On computers running Windows 2000, an EDRP is automatically configured on stand-alone computers when the local administrator initially logs on. This policy makes the local Administrator account the DRA for the computer. Recovery keys and a self-signed file recovery certificate are automatically generated. The local Administrator can change the default EDRP if needed.
In Windows 2000 Active Directory environments, a default recovery policy is configured for a domain when the first domain controller is set up. The default recovery policy uses a self-signed certificate to make the domain administrator account the DRA. The domain Administrator can change the default EDRP if needed.
The following interactions and dependencies also affect how EFS can be used:
You can use EFS to encrypt or decrypt data on a remote computer, but you cannot use it to encrypt data sent over the network unless Web Distributed Authoring and Versioning (WebDAV) encryption is configured. Otherwise, IPSec should be used to protect data across the network.

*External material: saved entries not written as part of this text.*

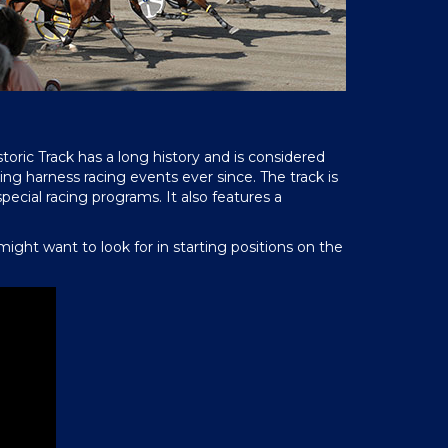
toric Track has a long history and is considered
ng harness racing events ever since. The track is
pecial racing programs. It also features a
ght want to look for in starting positions on the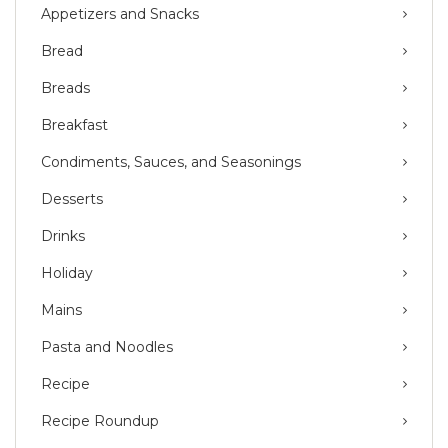
Appetizers and Snacks
Bread
Breads
Breakfast
Condiments, Sauces, and Seasonings
Desserts
Drinks
Holiday
Mains
Pasta and Noodles
Recipe
Recipe Roundup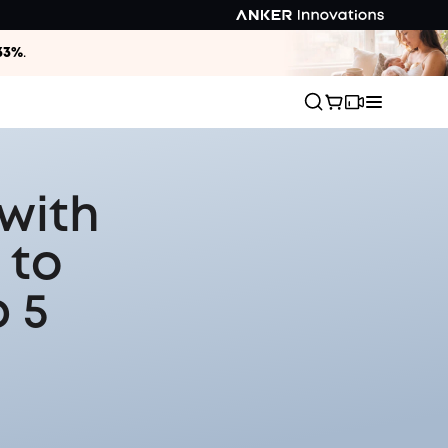
33%
.
with
 to
 5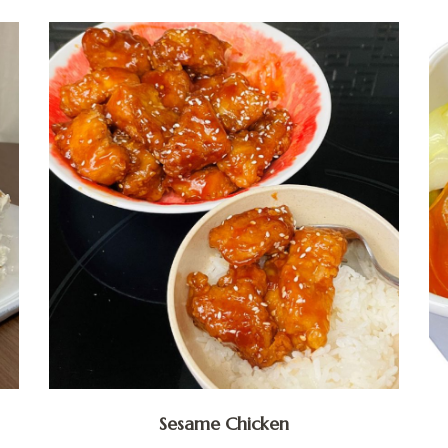
Sesame Chicken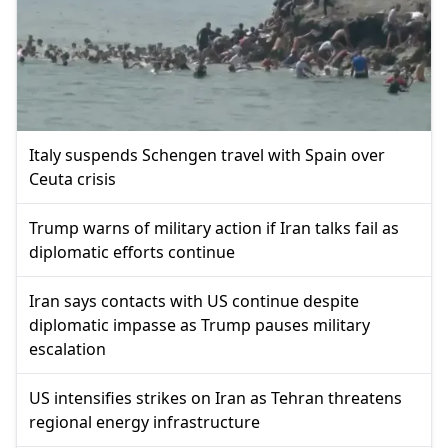
Italy suspends Schengen travel with Spain over
Ceuta crisis
Trump warns of military action if Iran talks fail as
diplomatic efforts continue
Iran says contacts with US continue despite
diplomatic impasse as Trump pauses military
escalation
US intensifies strikes on Iran as Tehran threatens
regional energy infrastructure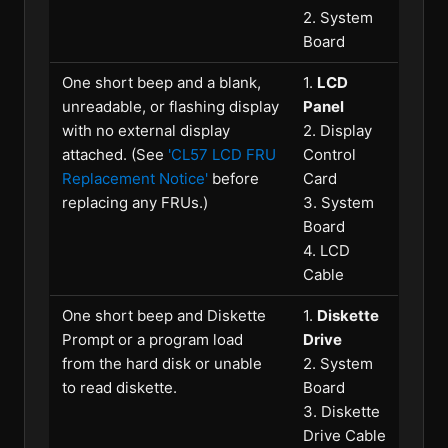
2. System
Board
One short beep and a blank,
1.
LCD
unreadable, or flashing display
Panel
with no external display
2. Display
attached. (See
'CL57 LCD FRU
Control
Replacement Notice'
before
Card
replacing any FRUs.)
3. System
Board
4. LCD
Cable
One short beep and Diskette
1.
Diskette
Prompt or a program load
Drive
from the hard disk or unable
2. System
to read diskette.
Board
3. Diskette
Drive Cable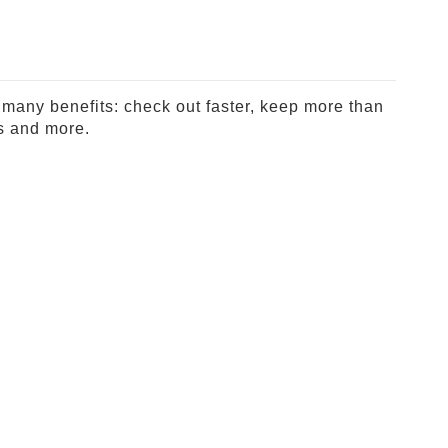
many benefits: check out faster, keep more than
s and more.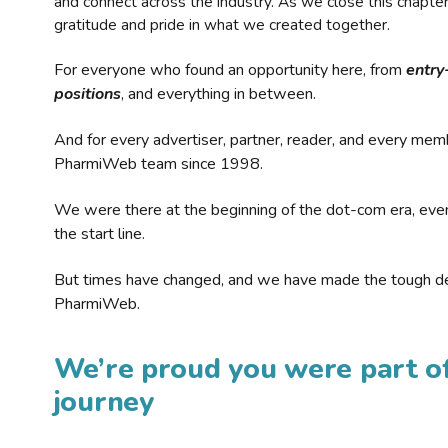
and connect across the industry. As we close this chapte
gratitude and pride in what we created together.
For everyone who found an opportunity here, from
entry
positions
, and everything in between.
And for every advertiser, partner, reader, and every mem
PharmiWeb team since 1998.
We were there at the beginning of the dot-com era, eve
the start line.
But times have changed, and we have made the tough de
PharmiWeb.
We’re proud you were part of
journey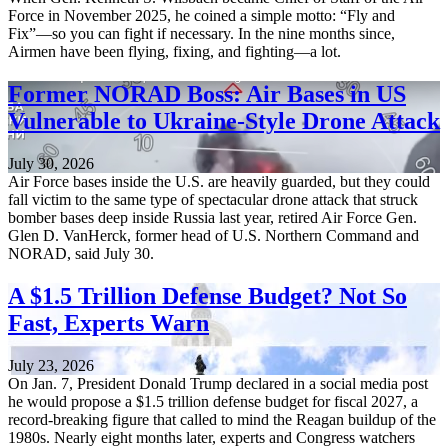
Force in November 2025, he coined a simple motto: “Fly and
Fix”—so you can fight if necessary. In the nine months since,
Airmen have been flying, fixing, and fighting—a lot.
Former NORAD Boss: Air Bases in US
Vulnerable to Ukraine-Style Drone Attack
July 30, 2026
Air Force bases inside the U.S. are heavily guarded, but they could
fall victim to the same type of spectacular drone attack that struck
bomber bases deep inside Russia last year, retired Air Force Gen.
Glen D. VanHerck, former head of U.S. Northern Command and
NORAD, said July 30.
A $1.5 Trillion Defense Budget? Not So
Fast, Experts Warn
July 23, 2026
On Jan. 7, President Donald Trump declared in a social media post
he would propose a $1.5 trillion defense budget for fiscal 2027, a
record-breaking figure that called to mind the Reagan buildup of the
1980s. Nearly eight months later, experts and Congress watchers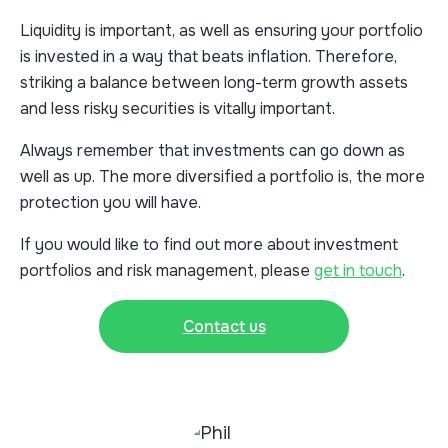
Liquidity is important, as well as ensuring your portfolio
is invested in a way that beats inflation. Therefore,
striking a balance between long-term growth assets
and less risky securities is vitally important.
Always remember that investments can go down as
well as up. The more diversified a portfolio is, the more
protection you will have.
If you would like to find out more about investment
portfolios and risk management, please
get in touch
.
Contact us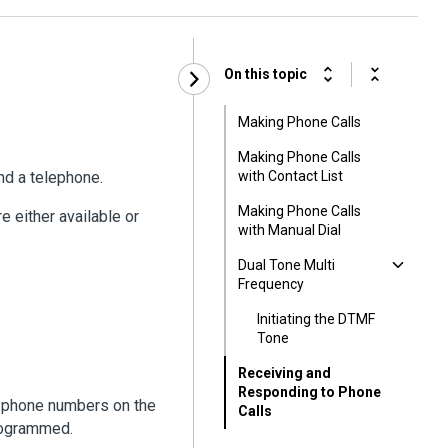
On this topic
Making Phone Calls
Making Phone Calls
and a telephone.
with Contact List
Making Phone Calls
e either available or
with Manual Dial
Dual Tone Multi
Frequency
Initiating the DTMF
Tone
Receiving and
Responding to Phone
p phone numbers on the
Calls
rogrammed.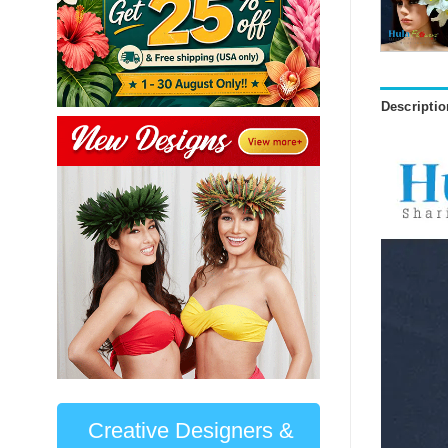
Descriptio
Creative Designers &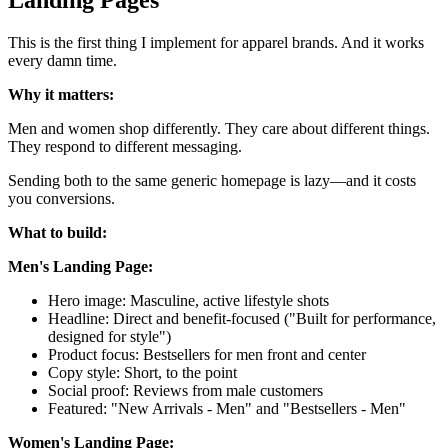
This is the first thing I implement for apparel brands. And it works
every damn time.
Why it matters:
Men and women shop differently. They care about different things.
They respond to different messaging.
Sending both to the same generic homepage is lazy—and it costs
you conversions.
What to build:
Men's Landing Page:
Hero image: Masculine, active lifestyle shots
Headline: Direct and benefit-focused ("Built for performance,
designed for style")
Product focus: Bestsellers for men front and center
Copy style: Short, to the point
Social proof: Reviews from male customers
Featured: "New Arrivals - Men" and "Bestsellers - Men"
Women's Landing Page: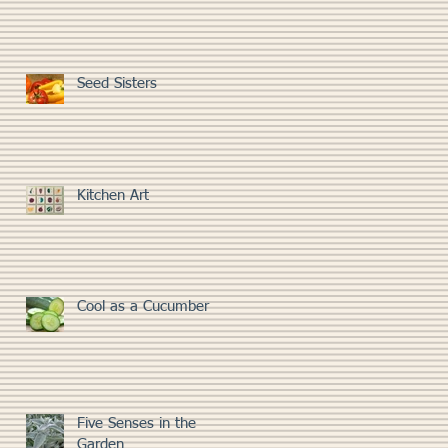
Seed Sisters
Kitchen Art
Cool as a Cucumber
Five Senses in the
Garden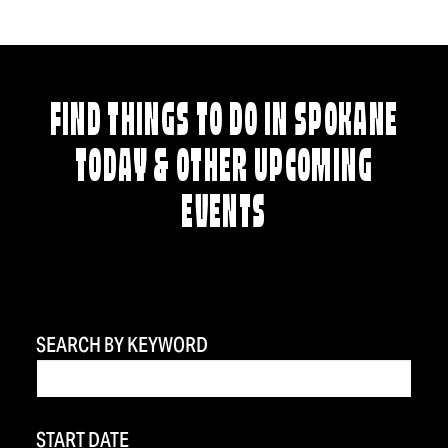
FIND THINGS TO DO IN SPOKANE
TODAY & OTHER UPCOMING
EVENTS
SEARCH BY KEYWORD
START DATE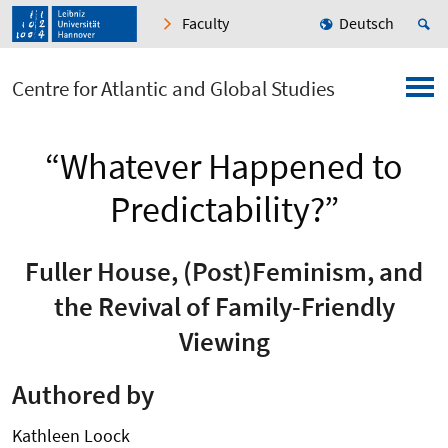
Faculty
Deutsch
Centre for Atlantic and Global Studies
“Whatever Happened to
Predictability?”
Fuller House, (Post)Feminism, and
the Revival of Family-Friendly
Viewing
Authored by
Kathleen Loock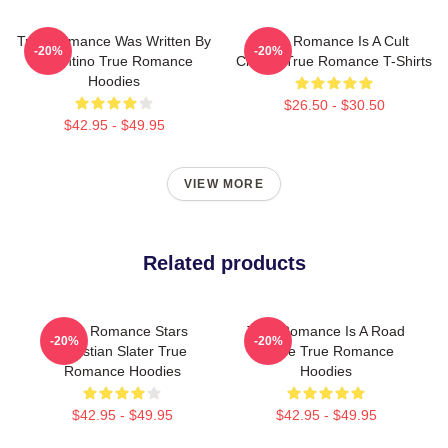
True Romance Was Written By
True Romance Is A Cult
-20%
-20%
Tarantino True Romance
Classic True Romance T-Shirts
Hoodies
$26.50 - $30.50
$42.95 - $49.95
VIEW MORE
Related products
True Romance Stars
True Romance Is A Road
-20%
-20%
Christian Slater True
Movie True Romance
Romance Hoodies
Hoodies
$42.95 - $49.95
$42.95 - $49.95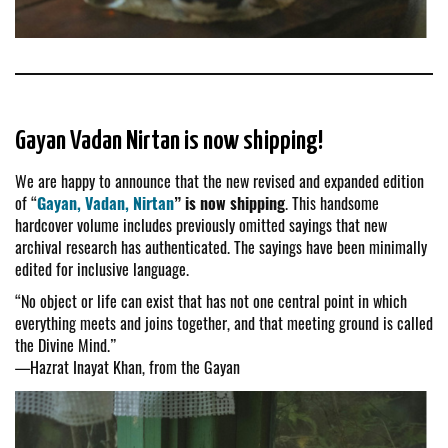
Gayan Vadan Nirtan is now shipping!
We are happy to announce that the new revised and expanded edition
of “
Gayan, Vadan, Nirtan
” is now shipping
. This handsome
hardcover volume includes previously omitted sayings that new
archival research has authenticated. The sayings have been minimally
edited for inclusive language.
“No object or life can exist that has not one central point in which
everything meets and joins together, and that meeting ground is called
the Divine Mind.”
—Hazrat Inayat Khan, from the Gayan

You cannot encrypt system files or folders.
You cannot encrypt compressed files and folders until you decompress them.
If you encrypt an entire folder, temporary copies of encrypted files that it contains are also encrypted.
If you copy a file into an encrypted folder encrypts the file, but if you move it into the folder the file remains encrypted or unencrypted, just as it was before you copied the file.
If you move or copy EFS files to another file system, encryption is removed, but if you back them up, the encryption is preserved.
When you encrypt a file, other file permissions are unaffected. An administrator, for instance, can still delete your EFS file even though the administrator cannot open it.
You must have EFS certificates available to use EFS. If you do not currently have a public key infrastructure (PKI), you can use self-signed certificates. If you have a PKI, you can configure them to provide EFS certificates.
EFS in Windows Server 2003 and Windows XP Professional includes the following features that are not available on systems running Windows 2000:
Additional users can be authorized to access encrypted files.
Certificates can be checked for revocation status when encrypted files are shared. (revocation is checked only when a user is added to an encrypted file)
Offline files can be encrypted.
The Advanced Encryption Standard (AES) and DES (3DES) encryption algorithms are supported.
Encrypted files can be stored in Web folders using WebDav.
EFS can be used with Windows Server 2003 clusters.
File recovery policy can be configured with greater flexibility.